- **FRAGMENTO PROPORCIONADO**:
------------------------------------------------------------------------

Francisco Cabral Bravo
Con solidaridad y respeto a Rocío Nahle García y Ricardo Ahued Bardahuil
Séneca diría que en la política es muy fácil distinguir la brillantez de la estupidez. Sin embargo, han pasado 2000 años y aún parece difícil distinguir la línea divisoria entre una y otra, sobre todo cuando están contiguas o cuando son continuas.
Así, en ocasiones es difícil distinguir al gobernante brillante del gobernante estúpido. Más aún cuando, por esa contigüidad o por esa continuidad, la estupidez inocula a la brillantez, o la brillantez disimula a la estupidez.
Para el escéptico Séneca, no hay verdad ni mentira. Para el desconfiado Descartes, si las hay, pero no son confiables. Para el idealista Gibrán, ambas son lo mismo, pero disfrazadas. Para nosotros y aterrizando en México, el espejismo nos dice que Lázaro Cárdenas tuvo un mal sexenio, pero un buen día que lo elevó a la gloria, mientras que Gustavo Díaz Ordaz tuvo un buen sexenio, pero un mal día que lo sepultó en la historia.

------------------------------------------------------------------------

- **TAREA ASIGNADA**: Transcriba literalmente el pasaje del fragmento sobre la brillantez y la estupidez en la política, desde "Francisco Cabral Bravo" hasta "cuando son continuas.".

(Registros almacenados de una colección)

------------------------------------------------------------------------

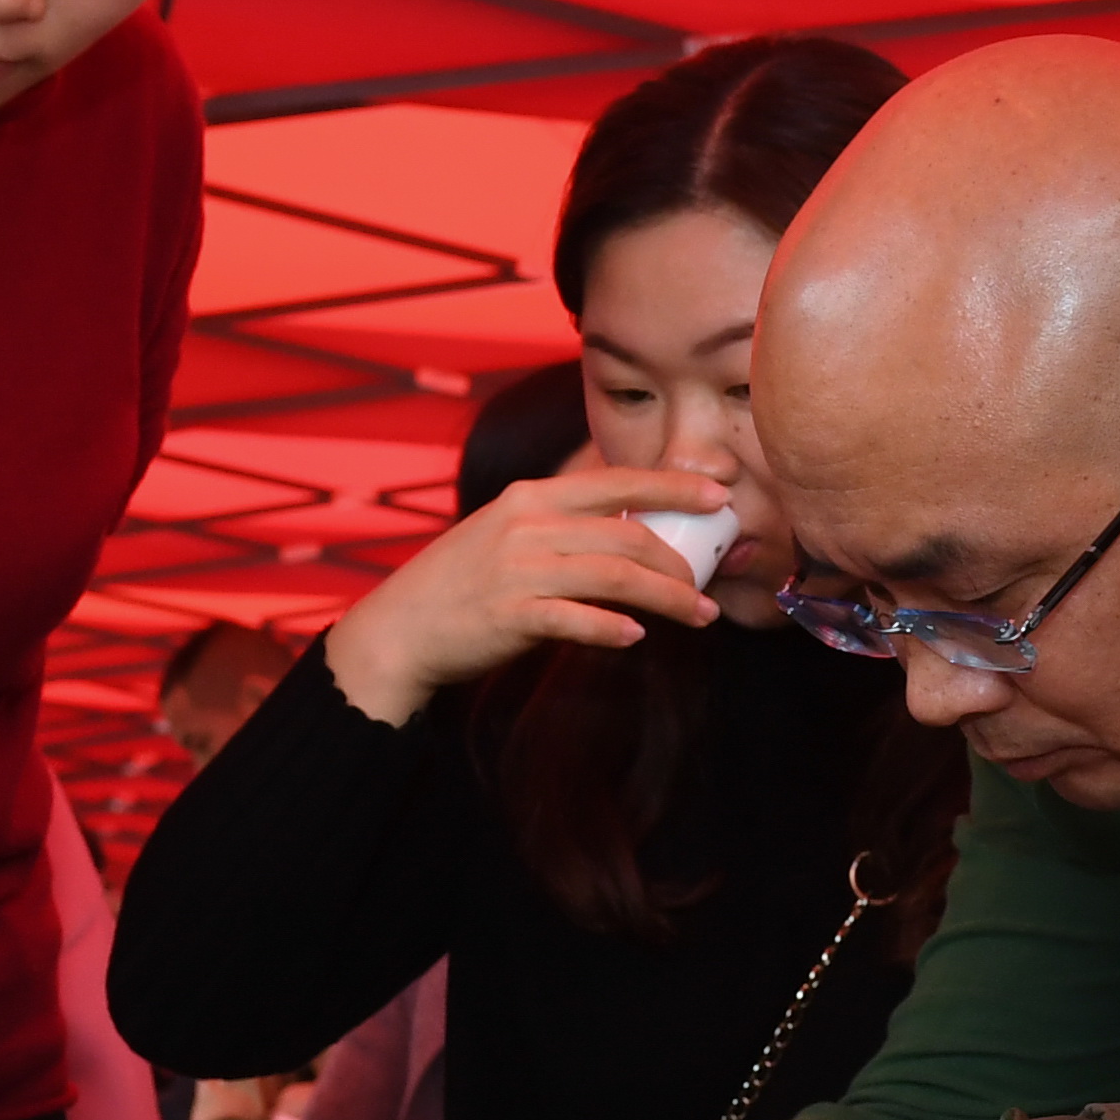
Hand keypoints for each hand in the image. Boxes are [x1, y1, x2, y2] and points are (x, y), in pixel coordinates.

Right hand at [318, 466, 730, 725]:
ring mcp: (519, 569)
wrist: (401, 628)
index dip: (674, 486)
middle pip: (628, 534)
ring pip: (616, 576)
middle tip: (706, 586)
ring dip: (667, 598)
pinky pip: (577, 619)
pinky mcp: (511, 614)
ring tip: (699, 615)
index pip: (617, 482)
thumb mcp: (509, 533)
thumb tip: (630, 529)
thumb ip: (563, 525)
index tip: (718, 494)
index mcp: (532, 497)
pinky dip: (612, 628)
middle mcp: (528, 525)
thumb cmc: (464, 583)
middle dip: (681, 561)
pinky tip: (636, 637)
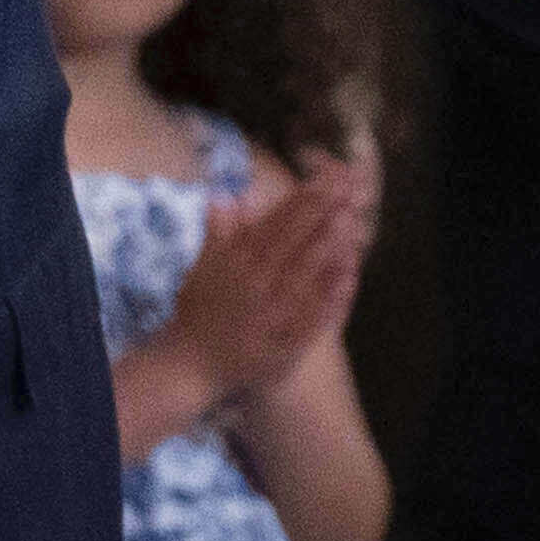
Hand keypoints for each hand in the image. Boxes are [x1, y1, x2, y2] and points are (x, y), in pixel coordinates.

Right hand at [164, 150, 371, 411]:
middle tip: (347, 186)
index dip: (303, 198)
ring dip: (328, 246)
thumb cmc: (196, 312)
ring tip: (351, 219)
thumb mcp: (200, 267)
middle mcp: (256, 281)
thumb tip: (224, 195)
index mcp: (236, 260)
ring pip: (304, 272)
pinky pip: (312, 316)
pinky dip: (330, 296)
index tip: (327, 177)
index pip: (276, 222)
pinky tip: (350, 277)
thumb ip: (216, 232)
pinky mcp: (285, 340)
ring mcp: (272, 311)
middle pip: (293, 241)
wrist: (188, 363)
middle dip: (321, 211)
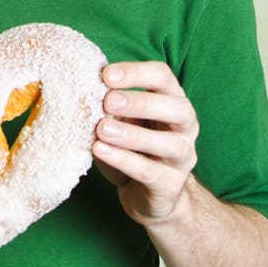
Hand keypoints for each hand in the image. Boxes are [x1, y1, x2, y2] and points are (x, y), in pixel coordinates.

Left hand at [92, 62, 198, 225]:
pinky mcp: (171, 185)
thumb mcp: (121, 120)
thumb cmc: (131, 147)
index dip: (136, 72)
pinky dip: (124, 160)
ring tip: (102, 129)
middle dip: (141, 102)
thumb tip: (82, 86)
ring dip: (133, 134)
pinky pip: (150, 172)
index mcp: (172, 100)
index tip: (106, 75)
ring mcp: (183, 157)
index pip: (163, 76)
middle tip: (108, 101)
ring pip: (169, 143)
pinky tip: (101, 150)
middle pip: (177, 107)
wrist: (145, 194)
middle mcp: (185, 127)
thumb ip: (110, 105)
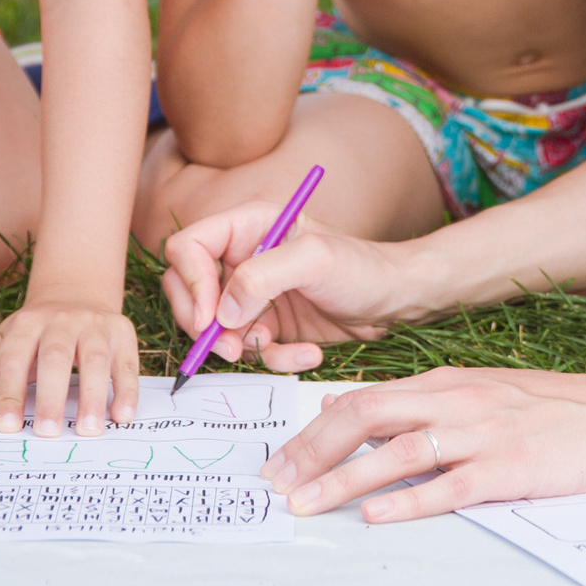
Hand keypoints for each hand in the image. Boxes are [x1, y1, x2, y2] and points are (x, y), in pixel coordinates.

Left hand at [0, 296, 140, 436]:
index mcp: (29, 323)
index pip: (15, 358)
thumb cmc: (38, 333)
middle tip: (47, 432)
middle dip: (51, 396)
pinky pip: (127, 363)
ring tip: (89, 430)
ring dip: (93, 397)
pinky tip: (121, 416)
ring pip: (95, 359)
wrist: (77, 294)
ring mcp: (95, 324)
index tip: (8, 426)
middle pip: (56, 357)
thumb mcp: (12, 340)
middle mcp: (63, 319)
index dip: (10, 392)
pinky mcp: (122, 332)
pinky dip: (126, 391)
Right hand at [162, 204, 429, 373]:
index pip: (188, 247)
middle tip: (229, 348)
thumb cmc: (363, 268)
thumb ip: (264, 276)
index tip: (209, 317)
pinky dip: (275, 359)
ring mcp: (252, 294)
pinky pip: (250, 349)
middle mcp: (242, 258)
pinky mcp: (268, 326)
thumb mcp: (316, 261)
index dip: (190, 282)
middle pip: (188, 291)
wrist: (397, 303)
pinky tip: (308, 354)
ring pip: (215, 329)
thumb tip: (223, 310)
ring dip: (243, 347)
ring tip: (276, 348)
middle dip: (204, 324)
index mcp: (247, 226)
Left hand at [262, 365, 585, 521]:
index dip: (314, 430)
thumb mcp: (483, 391)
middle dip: (312, 451)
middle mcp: (457, 401)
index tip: (281, 459)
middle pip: (366, 416)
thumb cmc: (554, 410)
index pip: (363, 399)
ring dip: (343, 479)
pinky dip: (407, 502)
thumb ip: (424, 401)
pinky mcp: (510, 470)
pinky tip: (376, 514)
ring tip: (306, 504)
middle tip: (277, 483)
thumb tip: (358, 411)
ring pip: (396, 452)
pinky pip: (448, 486)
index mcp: (447, 381)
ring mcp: (482, 434)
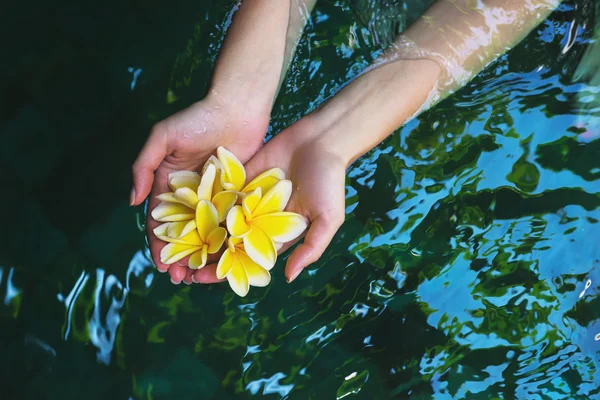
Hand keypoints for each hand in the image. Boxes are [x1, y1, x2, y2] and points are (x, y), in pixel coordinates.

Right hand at [131, 91, 267, 283]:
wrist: (238, 107)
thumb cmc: (198, 118)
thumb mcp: (162, 137)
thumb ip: (144, 166)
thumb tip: (131, 201)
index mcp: (170, 185)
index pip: (160, 222)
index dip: (158, 244)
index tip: (161, 264)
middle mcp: (191, 196)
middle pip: (183, 233)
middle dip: (179, 257)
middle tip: (180, 278)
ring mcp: (216, 198)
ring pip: (206, 233)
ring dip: (202, 256)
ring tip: (201, 277)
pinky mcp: (238, 196)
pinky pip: (230, 223)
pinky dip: (227, 241)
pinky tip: (226, 260)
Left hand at [193, 116, 346, 283]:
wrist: (322, 140)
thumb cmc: (330, 181)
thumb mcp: (328, 219)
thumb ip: (311, 248)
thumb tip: (289, 278)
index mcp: (277, 235)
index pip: (245, 258)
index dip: (224, 270)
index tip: (201, 279)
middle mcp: (258, 220)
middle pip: (226, 243)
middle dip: (204, 255)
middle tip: (178, 266)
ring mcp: (247, 199)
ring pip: (217, 219)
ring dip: (197, 231)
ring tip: (172, 244)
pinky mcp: (239, 177)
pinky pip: (217, 192)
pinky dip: (199, 201)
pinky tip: (178, 210)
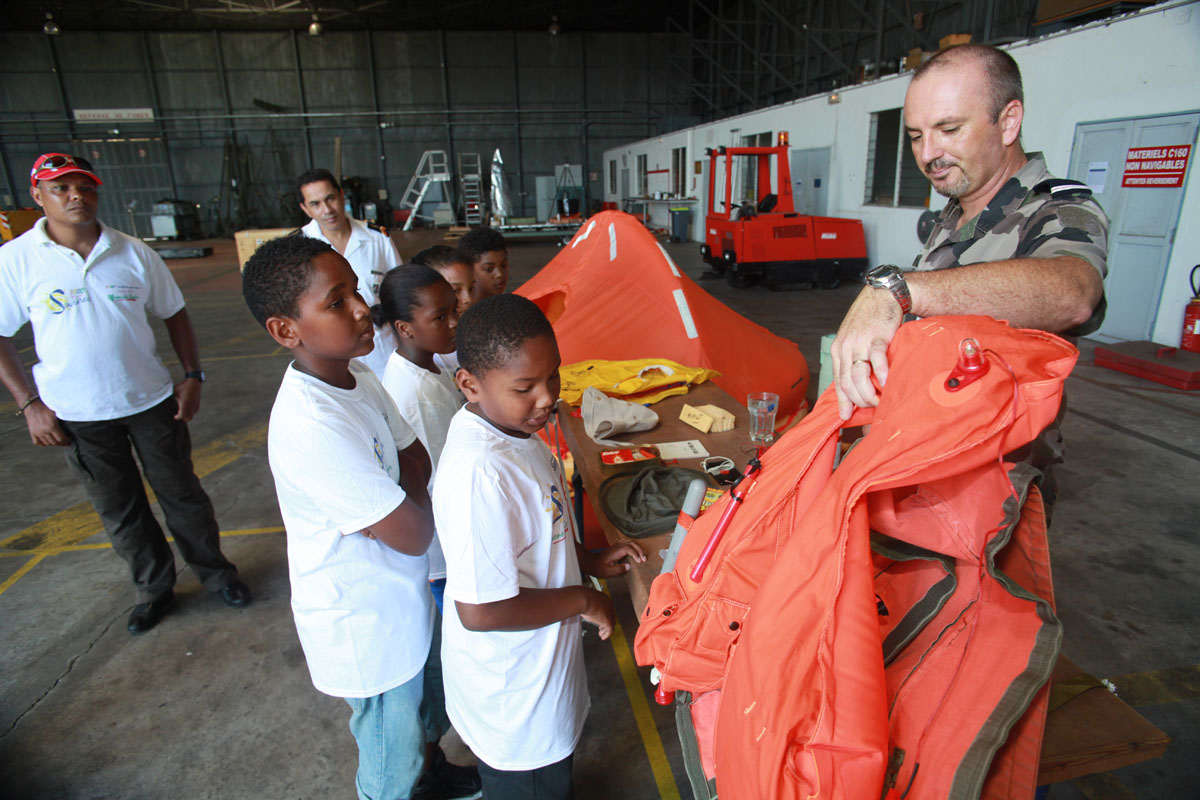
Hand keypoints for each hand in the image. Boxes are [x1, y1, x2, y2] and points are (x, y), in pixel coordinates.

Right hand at [24, 400, 68, 446]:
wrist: (32, 406)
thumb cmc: (46, 408)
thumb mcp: (56, 412)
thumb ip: (63, 417)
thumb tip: (74, 417)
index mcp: (52, 426)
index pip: (60, 439)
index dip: (66, 441)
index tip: (69, 441)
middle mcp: (44, 431)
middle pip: (54, 442)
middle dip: (61, 443)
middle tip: (65, 443)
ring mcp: (37, 433)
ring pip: (47, 443)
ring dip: (53, 444)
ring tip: (57, 442)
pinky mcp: (32, 433)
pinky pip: (37, 442)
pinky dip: (43, 444)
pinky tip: (47, 442)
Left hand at [173, 377, 201, 420]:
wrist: (194, 382)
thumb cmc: (183, 386)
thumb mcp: (174, 391)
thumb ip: (170, 397)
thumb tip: (163, 400)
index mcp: (185, 403)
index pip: (182, 416)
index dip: (177, 418)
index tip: (174, 416)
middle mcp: (191, 406)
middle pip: (187, 418)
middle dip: (182, 419)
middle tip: (177, 416)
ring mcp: (195, 405)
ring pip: (191, 416)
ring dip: (186, 416)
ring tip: (182, 414)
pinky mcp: (197, 404)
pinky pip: (194, 412)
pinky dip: (190, 413)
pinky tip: (186, 410)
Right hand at [579, 587, 615, 639]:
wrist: (582, 598)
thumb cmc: (581, 598)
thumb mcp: (585, 600)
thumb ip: (585, 603)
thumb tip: (578, 606)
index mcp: (604, 599)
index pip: (607, 608)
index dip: (604, 615)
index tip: (599, 620)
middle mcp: (609, 605)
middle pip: (611, 616)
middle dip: (605, 623)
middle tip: (601, 628)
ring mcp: (609, 613)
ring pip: (611, 623)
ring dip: (606, 629)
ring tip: (601, 634)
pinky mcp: (608, 621)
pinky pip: (610, 630)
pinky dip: (607, 634)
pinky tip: (603, 637)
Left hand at [583, 540, 646, 578]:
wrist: (590, 562)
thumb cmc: (598, 568)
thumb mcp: (607, 572)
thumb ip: (618, 570)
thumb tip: (629, 567)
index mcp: (615, 552)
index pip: (628, 548)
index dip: (636, 553)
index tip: (640, 561)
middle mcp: (616, 547)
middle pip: (631, 543)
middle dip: (639, 550)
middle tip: (644, 559)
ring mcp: (616, 545)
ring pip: (629, 541)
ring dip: (637, 547)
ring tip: (642, 555)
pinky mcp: (616, 546)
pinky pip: (626, 541)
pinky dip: (633, 544)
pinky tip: (635, 550)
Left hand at [831, 286, 902, 419]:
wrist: (882, 296)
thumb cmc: (869, 319)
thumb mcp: (853, 339)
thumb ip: (852, 359)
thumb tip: (855, 384)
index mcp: (838, 349)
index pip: (837, 381)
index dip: (842, 401)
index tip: (845, 416)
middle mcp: (846, 347)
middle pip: (847, 382)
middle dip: (858, 400)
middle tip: (870, 408)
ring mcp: (860, 342)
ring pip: (859, 375)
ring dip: (869, 393)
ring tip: (878, 401)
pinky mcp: (877, 337)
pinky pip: (876, 360)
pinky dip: (882, 374)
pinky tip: (887, 383)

------------------------------------------------------------------------

- **RESPUESTA REDACTADA**:
Francisco Cabral Bravo
Con solidaridad y respeto a Rocío Nahle García y Ricardo Ahued Bardahuil
Séneca diría que en la política es muy fácil distinguir la brillantez de la estupidez. Sin embargo, han pasado 2000 años y aún parece difícil distinguir la línea divisoria entre una y otra, sobre todo cuando están contiguas o cuando son continuas.